-- RECORDED INFORMATION follows --

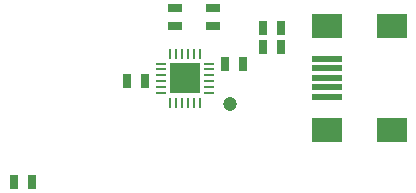
<source format=gbr>
G04 #@! TF.FileFunction,Paste,Top*
%FSLAX46Y46*%
G04 Gerber Fmt 4.6, Leading zero omitted, Abs format (unit mm)*
G04 Created by KiCad (PCBNEW 4.0.2+dfsg1-stable) date mar. 12 sept. 2017 13:22:42 CEST*
%MOMM*%
G01*
G04 APERTURE LIST*
%ADD10C,0.100000*%
%ADD11R,2.499360X1.998980*%
%ADD12R,2.500000X0.500380*%
%ADD13R,0.900000X0.279400*%
%ADD14R,0.279400X0.900000*%
%ADD15R,2.600000X2.600000*%
%ADD16R,0.635000X1.143000*%
%ADD17R,1.143000X0.635000*%
%ADD18C,1.198880*%
G04 APERTURE END LIST*
D10*
D11*
X154150000Y-109400000D03*
D12*
X154150000Y-105000000D03*
X154150000Y-105800100D03*
X154150000Y-106600200D03*
X154150000Y-104199900D03*
X154150000Y-103399800D03*
D11*
X154150000Y-100600000D03*
X159650000Y-109400000D03*
X159650000Y-100600000D03*
D13*
X140100000Y-105300000D03*
X140100000Y-105800000D03*
X144200000Y-104300000D03*
X144200000Y-106300000D03*
X144200000Y-105800000D03*
X144200000Y-105300000D03*
X144200000Y-104800000D03*
X144200000Y-103800000D03*
D14*
X143400000Y-103000000D03*
X142900000Y-103000000D03*
X142400000Y-103000000D03*
X141900000Y-103000000D03*
X141400000Y-103000000D03*
X140900000Y-103000000D03*
D13*
X140100000Y-103800000D03*
X140100000Y-104300000D03*
X140100000Y-104800000D03*
D15*
X142150000Y-105000000D03*
D14*
X143400000Y-107100000D03*
X142900000Y-107100000D03*
X142400000Y-107100000D03*
X141900000Y-107100000D03*
X141400000Y-107100000D03*
X140900000Y-107100000D03*
D13*
X140100000Y-106300000D03*
D16*
X127638000Y-113800000D03*
X129162000Y-113800000D03*
X138737000Y-105300000D03*
X137213000Y-105300000D03*
D17*
X144500000Y-100662000D03*
X144500000Y-99138000D03*
D16*
X145563000Y-103875000D03*
X147087000Y-103875000D03*
D17*
X141325000Y-99138000D03*
X141325000Y-100662000D03*
D16*
X148763000Y-102375000D03*
X150287000Y-102375000D03*
X150287000Y-100775000D03*
X148763000Y-100775000D03*
D18*
X145923000Y-107264200D03*
M02*

</source>
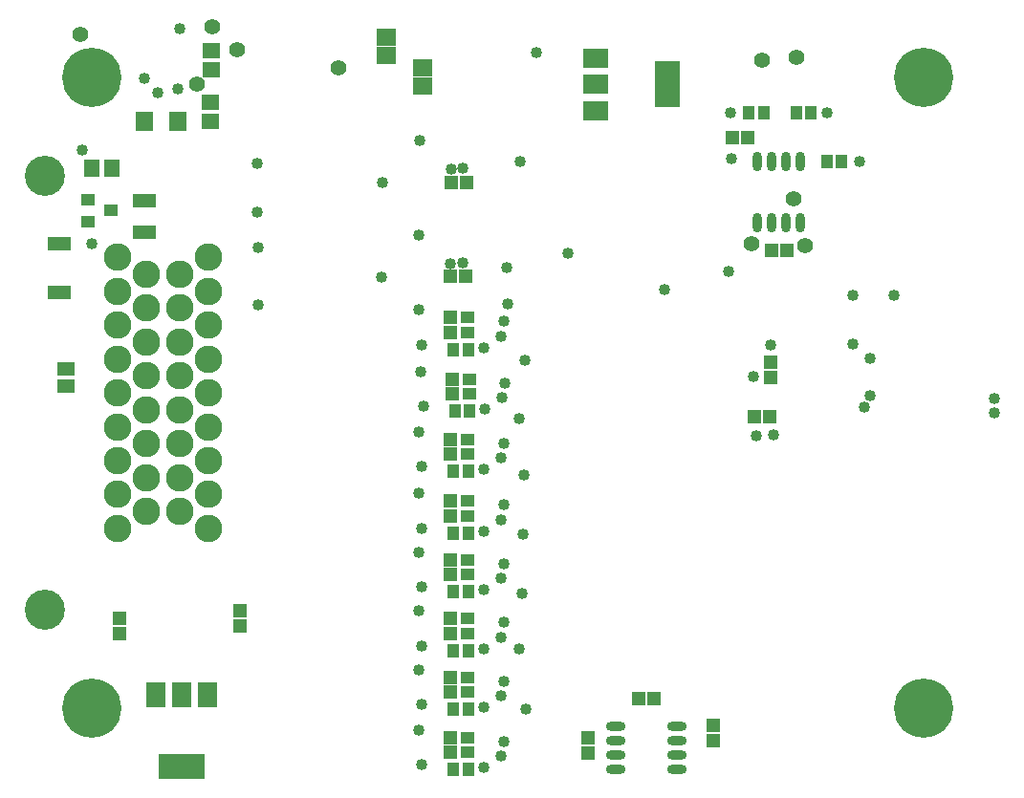
<source format=gbs>
%FSTAX23Y23*%
%MOIN*%
%SFA1B1*%

%IPPOS*%
%ADD25R,0.045430X0.049370*%
%ADD29R,0.049370X0.045430*%
%ADD30R,0.047400X0.043470*%
%ADD34R,0.043470X0.047400*%
%ADD36C,0.096610*%
%ADD37C,0.139920*%
%ADD38C,0.206850*%
%ADD39C,0.040000*%
%ADD40C,0.055000*%
%ADD66O,0.067090X0.033620*%
%ADD67R,0.088740X0.159610*%
%ADD68R,0.088740X0.069060*%
%ADD69R,0.159610X0.088740*%
%ADD70R,0.069060X0.088740*%
%ADD71R,0.045430X0.041500*%
%ADD72R,0.063150X0.055280*%
%ADD73R,0.063150X0.067090*%
%ADD74O,0.033620X0.067090*%
%ADD75R,0.065120X0.061180*%
%ADD76R,0.059210X0.047400*%
%ADD77R,0.084800X0.045430*%
%ADD78R,0.055280X0.063150*%
%ADD79R,0.080870X0.049370*%
%LNsg_can_board-1*%
%LPD*%
G54D25*
X02722Y01895D03*
X02669D03*
X02533Y0229D03*
X02586D03*
X01604Y02134D03*
X01551D03*
X01602Y01806D03*
X01549D03*
X02205Y00332D03*
X02258D03*
X0261Y01318D03*
X02663D03*
G54D29*
X00816Y00641D03*
Y00588D03*
X0203Y00142D03*
Y00196D03*
X02466Y00186D03*
Y00239D03*
X00396Y00559D03*
Y00613D03*
X02666Y01453D03*
Y01506D03*
X0155Y00145D03*
Y00198D03*
Y00408D03*
Y00355D03*
Y01023D03*
Y0097D03*
Y01238D03*
Y01185D03*
Y00818D03*
Y00765D03*
Y00613D03*
Y0056D03*
X01555Y01448D03*
Y01395D03*
X0155Y01663D03*
Y0161D03*
G54D30*
X01609Y00145D03*
Y00197D03*
Y00407D03*
Y00355D03*
Y01022D03*
Y0097D03*
Y01237D03*
Y01185D03*
Y00817D03*
Y00765D03*
Y00612D03*
Y0056D03*
X01614Y01447D03*
Y01395D03*
X01609Y01662D03*
Y0161D03*
G54D34*
X02641Y02375D03*
X02755D03*
X0259D03*
X02806D03*
X02861Y02205D03*
X02912D03*
X01559Y00086D03*
X01611D03*
X01559Y00296D03*
X01611D03*
X01559Y00911D03*
X01611D03*
X01559Y01126D03*
X01611D03*
X01559Y00706D03*
X01611D03*
X01559Y00501D03*
X01611D03*
X01564Y01336D03*
X01616D03*
X01559Y01551D03*
X01611D03*
G54D36*
X00704Y00927D03*
Y01045D03*
Y01163D03*
Y01281D03*
Y014D03*
Y01518D03*
Y01636D03*
Y01754D03*
Y01872D03*
X00606Y01104D03*
Y01222D03*
Y0134D03*
Y01459D03*
Y01577D03*
Y01695D03*
Y01813D03*
X00488Y01104D03*
Y01222D03*
Y0134D03*
Y01459D03*
Y01577D03*
X0039Y00927D03*
Y01045D03*
Y01163D03*
Y01281D03*
Y014D03*
Y01518D03*
Y01636D03*
Y01754D03*
Y01872D03*
X00606Y00986D03*
X00488D03*
Y01813D03*
Y01695D03*
G54D37*
X00134Y02157D03*
Y00642D03*
G54D38*
X003Y003D03*
Y025D03*
X032Y003D03*
Y025D03*
G54D39*
X01849Y02588D03*
X01813Y00296D03*
X01746Y01838D03*
X01791Y02207D03*
X01748Y01709D03*
X01809Y01514D03*
X0179Y01309D03*
X01805Y01113D03*
X01801Y00908D03*
X018Y007D03*
X0179Y00508D03*
X003Y0192D03*
X02607Y01455D03*
X01552Y0218D03*
X03445Y0133D03*
Y0138D03*
X02675Y01252D03*
X02615Y01251D03*
X02975Y02205D03*
X0253Y02215D03*
X00875Y022D03*
Y02031D03*
X0088Y01905D03*
Y01707D03*
X01311Y02133D03*
X01441Y02279D03*
X0196Y01886D03*
X01593Y02182D03*
X0144Y01689D03*
X0145Y01567D03*
X01665Y01557D03*
X01734Y01649D03*
X01725Y01597D03*
X01445Y01474D03*
X01455Y01352D03*
X0167Y01342D03*
X01739Y01434D03*
X0173Y01382D03*
X0144Y01264D03*
X0145Y01142D03*
X01665Y01132D03*
X01734Y01224D03*
X01725Y01172D03*
X0144Y01049D03*
X0145Y00927D03*
X01665Y00917D03*
X01734Y01009D03*
X01725Y00957D03*
X0144Y00844D03*
X0145Y00722D03*
X01665Y00712D03*
X01734Y00804D03*
X01725Y00752D03*
X0144Y00639D03*
X0145Y00517D03*
X01665Y00507D03*
X01734Y00599D03*
X01725Y00547D03*
X0144Y00434D03*
X0145Y00312D03*
X01665Y00302D03*
X01734Y00394D03*
X01725Y00342D03*
X00604Y0267D03*
X0053Y02445D03*
X00265Y02248D03*
X01308Y01804D03*
X0155Y01851D03*
X006Y02461D03*
X01438Y0195D03*
X02295Y01759D03*
X02519Y01823D03*
X00482Y02495D03*
X01734Y00184D03*
X03094Y0174D03*
X02951D03*
X0145Y00102D03*
X0144Y00224D03*
X01665Y00092D03*
X01725Y00132D03*
X02666Y01568D03*
X03011Y0152D03*
X03013Y0139D03*
X02953Y0157D03*
X02993Y0135D03*
X01591Y01853D03*
X02526Y02375D03*
X02861D03*
G54D40*
X01158Y02533D03*
X02637Y02561D03*
X02755Y0257D03*
X02744Y02076D03*
X02784Y01913D03*
X026Y0192D03*
X0072Y02675D03*
X00805Y02597D03*
X00667Y02475D03*
X0026Y02649D03*
G54D66*
X02339Y00236D03*
Y00186D03*
Y00136D03*
Y00086D03*
X02125Y00236D03*
Y00186D03*
Y00136D03*
Y00086D03*
G54D67*
X02304Y02475D03*
G54D68*
X02055Y02565D03*
Y02475D03*
Y02384D03*
G54D69*
X00613Y00097D03*
G54D70*
X00703Y00345D03*
X00613D03*
X00522D03*
G54D71*
X00366Y02036D03*
X00287Y01998D03*
Y02073D03*
G54D72*
X00712Y02414D03*
Y02345D03*
X00715Y02525D03*
Y02594D03*
G54D73*
X00598Y02345D03*
X00481D03*
G54D74*
X0267Y02207D03*
X0272D03*
X0277Y01992D03*
X0272D03*
X0267D03*
X0262D03*
X0277Y02207D03*
X0262D03*
G54D75*
X01326Y02577D03*
Y0264D03*
X01453Y0247D03*
Y02533D03*
G54D76*
X0021Y01483D03*
Y01422D03*
G54D77*
X00185Y01749D03*
Y0192D03*
G54D78*
X003Y02183D03*
X00369D03*
G54D79*
X00483Y0196D03*
Y02071D03*
M02*
</source>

-- RECORDED INFORMATION concluded --

* [TASK] When the line with "X0144Y01049D03*" is reached in the data above, begin copying, and stop after the line with "X03011Y0152D03*"; copy each line exactly, both ends included.

* [TASK ANSWER]
X0144Y01049D03*
X0145Y00927D03*
X01665Y00917D03*
X01734Y01009D03*
X01725Y00957D03*
X0144Y00844D03*
X0145Y00722D03*
X01665Y00712D03*
X01734Y00804D03*
X01725Y00752D03*
X0144Y00639D03*
X0145Y00517D03*
X01665Y00507D03*
X01734Y00599D03*
X01725Y00547D03*
X0144Y00434D03*
X0145Y00312D03*
X01665Y00302D03*
X01734Y00394D03*
X01725Y00342D03*
X00604Y0267D03*
X0053Y02445D03*
X00265Y02248D03*
X01308Y01804D03*
X0155Y01851D03*
X006Y02461D03*
X01438Y0195D03*
X02295Y01759D03*
X02519Y01823D03*
X00482Y02495D03*
X01734Y00184D03*
X03094Y0174D03*
X02951D03*
X0145Y00102D03*
X0144Y00224D03*
X01665Y00092D03*
X01725Y00132D03*
X02666Y01568D03*
X03011Y0152D03*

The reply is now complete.